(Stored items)
━━━

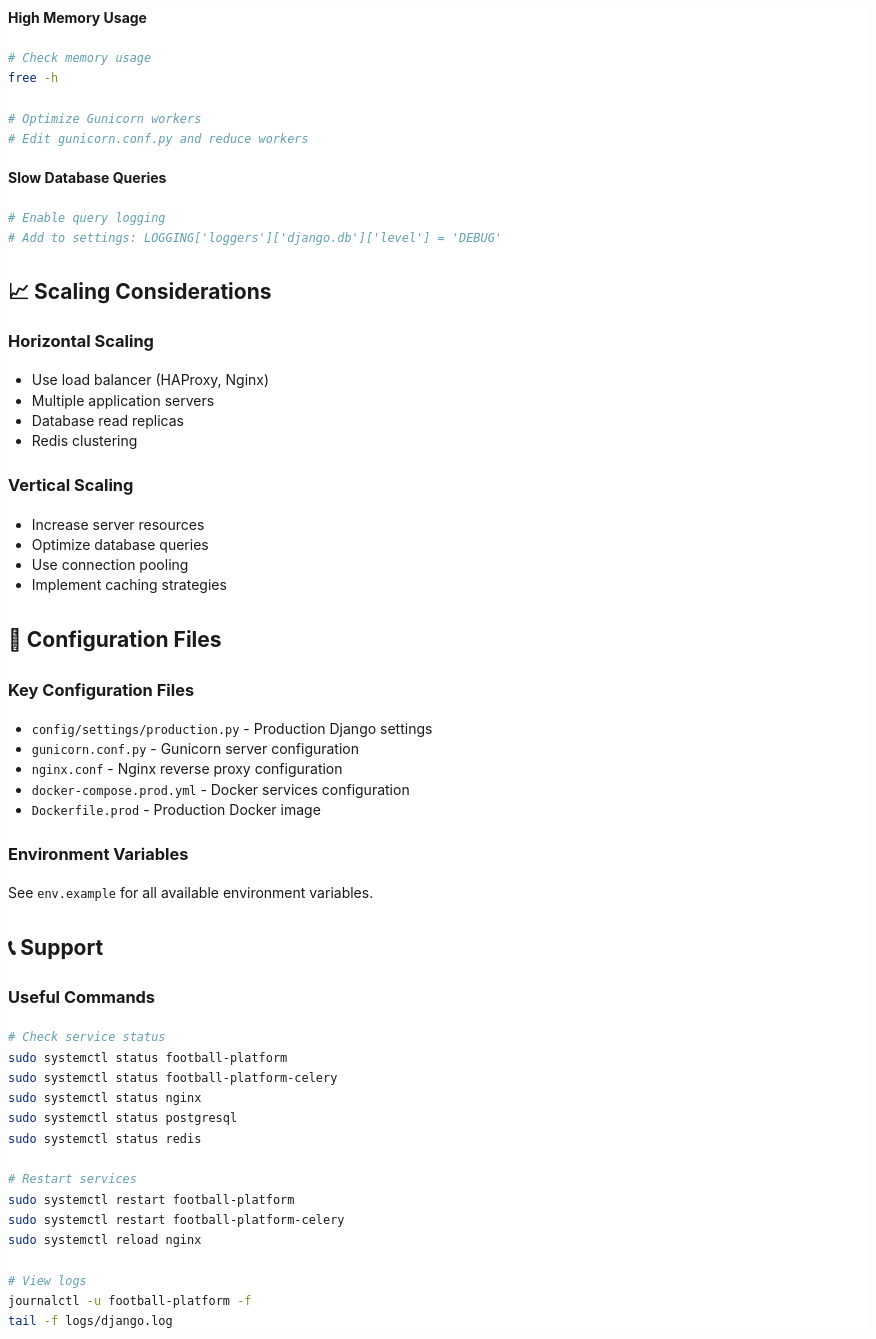 #### High Memory Usage
```bash
# Check memory usage
free -h

# Optimize Gunicorn workers
# Edit gunicorn.conf.py and reduce workers
```

#### Slow Database Queries
```bash
# Enable query logging
# Add to settings: LOGGING['loggers']['django.db']['level'] = 'DEBUG'
```

## 📈 Scaling Considerations

### Horizontal Scaling
- Use load balancer (HAProxy, Nginx)
- Multiple application servers
- Database read replicas
- Redis clustering

### Vertical Scaling
- Increase server resources
- Optimize database queries
- Use connection pooling
- Implement caching strategies

## 🔧 Configuration Files

### Key Configuration Files
- `config/settings/production.py` - Production Django settings
- `gunicorn.conf.py` - Gunicorn server configuration
- `nginx.conf` - Nginx reverse proxy configuration
- `docker-compose.prod.yml` - Docker services configuration
- `Dockerfile.prod` - Production Docker image

### Environment Variables
See `env.example` for all available environment variables.

## 📞 Support

### Useful Commands
```bash
# Check service status
sudo systemctl status football-platform
sudo systemctl status football-platform-celery
sudo systemctl status nginx
sudo systemctl status postgresql
sudo systemctl status redis

# Restart services
sudo systemctl restart football-platform
sudo systemctl restart football-platform-celery
sudo systemctl reload nginx

# View logs
journalctl -u football-platform -f
tail -f logs/django.log
```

━━━

THE TASK
Only the lines above starting at the line that holds "### Horizontal Scaling" and ending at the line that holds "### Key Configuration Files" are to be repeated, exactly and in full.

EXPECTED OUTPUT
### Horizontal Scaling
- Use load balancer (HAProxy, Nginx)
- Multiple application servers
- Database read replicas
- Redis clustering

### Vertical Scaling
- Increase server resources
- Optimize database queries
- Use connection pooling
- Implement caching strategies

## 🔧 Configuration Files

### Key Configuration Files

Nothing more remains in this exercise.